▶ [TEXT]:
------------------------------------

Hintergrund

Die PDS ist nicht mehr unsere Partei

Nach vielen Frustrationen und reichlich Überlegung haben wir uns entschlossen, die PDS zu verlassen, da wir in ihr und mit ihr keine Zukunft für soziale Befreiung sehen. Unabhängig davon erachten wir sie - weniger auf lokaler und regionaler als auf Bundesebene - weiter als einen wichtigen Bezugspunkt - durchaus auch im negativen Sinne -, dessen fortschreitende und letztlich nicht aufzuhaltende Anpassung an den bürgerlichen Mainstream die Linke nicht unberührt lassen sollte.

Wir mussten in den vergangenen Jahren die Erfahrungen machen, dass die PDS v.a. eine Veranstaltung ist, die sich um sich selbst dreht, die den überwiegenden Teil ihrer materiellen und personellen Ressourcen in Wahlkämpfe und Parlamentarismus steckt, in Arbeitsfelder mithin, die nur einen sehr begrenzten Wert für soziale Bewegungen haben. Laut dem immer noch gültigen Parteiprogramm spielen diese Bewegungen für sozialistische Politik zwar eine herausragende Rolle, in der Praxis der Partei ist dies aber längst in Vergessenheit geraten. Ein besonders krasses Beispiel dieser bornierten Wahlkämpferei war 99/00 in Schleswig-Holstein zu beobachten, deren Ergebnis zu allem Überfluss im Anschluss auch noch als Erfolg hochgejubelt wurde.

------------------------------------

▶ [AUFGABEN]:
1. Fasse im Text über den Austritt aus der PDS den Absatz, der mit „Wir mussten in den vergangenen Jahren“ beginnt, als knappe Stichpunktliste zusammen und behalte dabei seine wesentlichen Aussagen bei.
2. Setze den Text über den Austritt aus der PDS im gleichen Ton mit einem Absatz fort, der an den letzten Satz anschließt.

(Auszug aus dem Datensatz)

------------------------------------

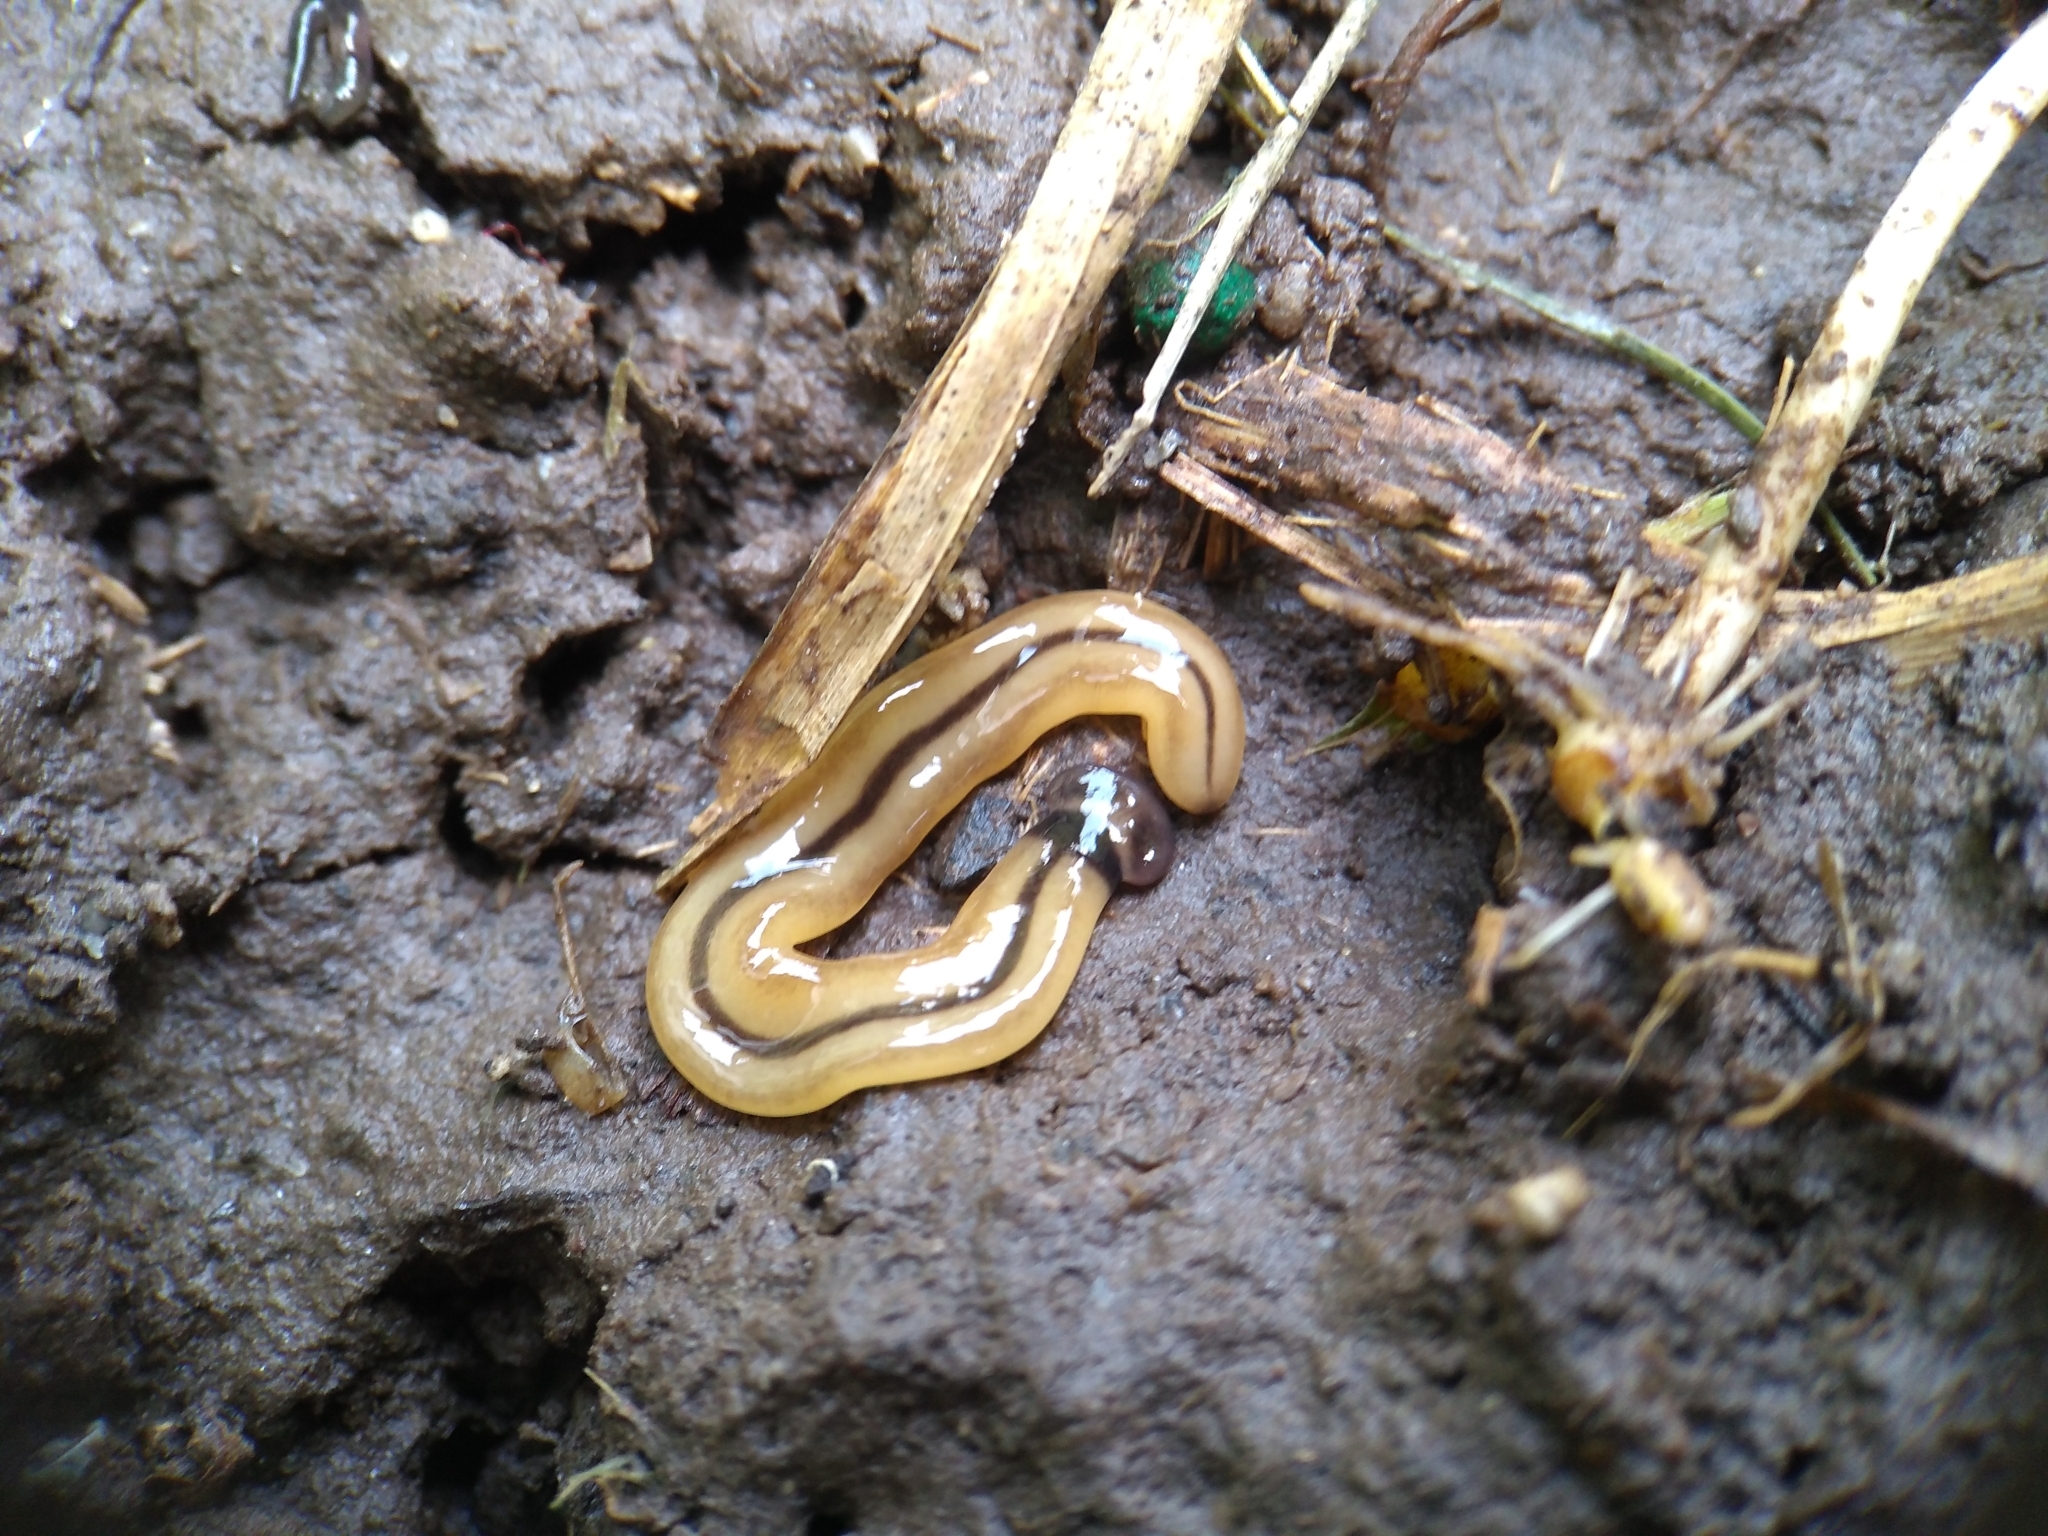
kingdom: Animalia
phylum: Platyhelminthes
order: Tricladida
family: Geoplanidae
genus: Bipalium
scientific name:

------------------------------------

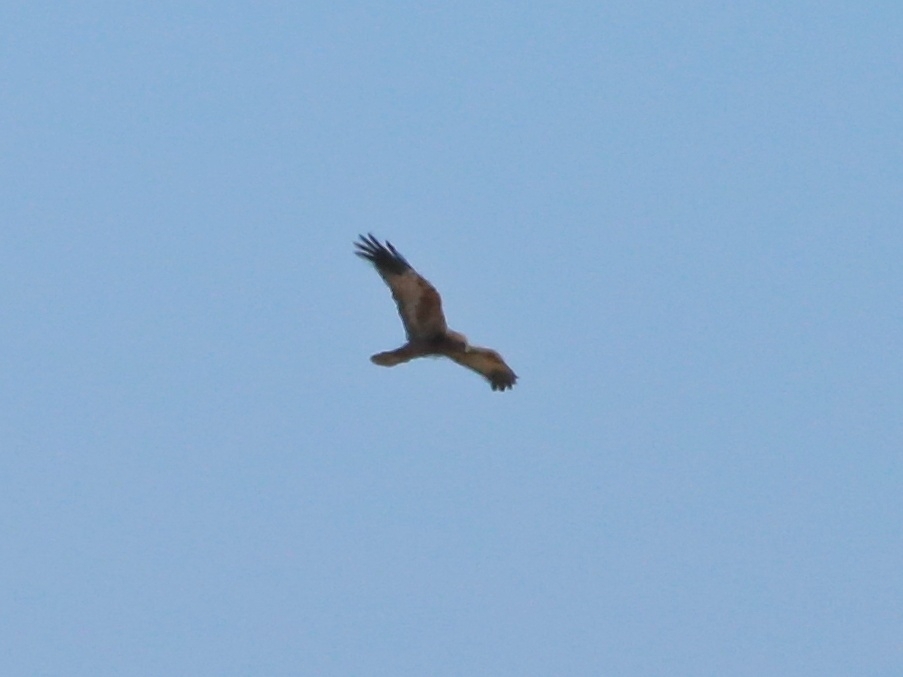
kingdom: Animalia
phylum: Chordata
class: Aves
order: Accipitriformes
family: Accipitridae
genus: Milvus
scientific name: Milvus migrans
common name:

------------------------------------

▶ [LÖSUNGEN]:
1.
- Nach den Erfahrungen der letzten Jahre dreht sich die PDS vor allem um sich selbst.
- Den Großteil ihrer materiellen und personellen Ressourcen steckt sie in Wahlkämpfe und Parlamentarismus.
- Diese Arbeitsfelder haben für soziale Bewegungen nur begrenzten Wert.
- Laut dem noch gültigen Parteiprogramm spielen soziale Bewegungen zwar eine herausragende Rolle, in der Praxis ist das aber längst vergessen.
- Ein besonders krasses Beispiel war der Wahlkampf 99/00 in Schleswig-Holstein. Sein Ergebnis wurde anschließend auch noch als Erfolg gefeiert.

2.
Diese Entwicklung hat uns nicht überrascht. Jedoch hatten wir zumindest die Hoffnung, dass sich in den Partei-internen Auseinandersetzungen zumindest die Sozialisten zu einer handlungsfähigen Strömung formieren würden, d.h. all jene, die nicht in der Bundesrepublik ankommen wollen, sondern sich noch daran erinnern, dass Sozialismus nicht mehr und nicht weniger heißt, als das Ende der Ausbeutung des Menschen durch den Menschen und den Sturz aller Zustände, in denen dieser ein geknechtetes, sich selbst entfremdetes Wesen ist. Die Gründe dafür, dass dies offensichtlich nicht möglich ist sind vielfältig und u.a. in der Diskurs-feindlichen Kultur der PDS zu suchen. In der Praxis führt das Fehlen einer entsprechenden Strömung dazu, dass Linke, die sich dem Anpassungsdruck der Parteiführung widersetzen, Gefahr laufen, sich an den innerparteilichen Auseinandersetzungen aufzureiben, ohne dass dabei für die Zukunft der sozialistischen Bewegung ein Nutzen zu erkennen wäre. Das Wenige, das von Einzelnen aus der PDS heraus für soziale Bewegung geleistet werden kann, steht in keinem Verhältnis zu dem Aufwand, der betrieben werden muss im Kampf gegen die tausend von der koalitionswütigen Parteiführung aufgestellten Windmühlen und Gummiwände.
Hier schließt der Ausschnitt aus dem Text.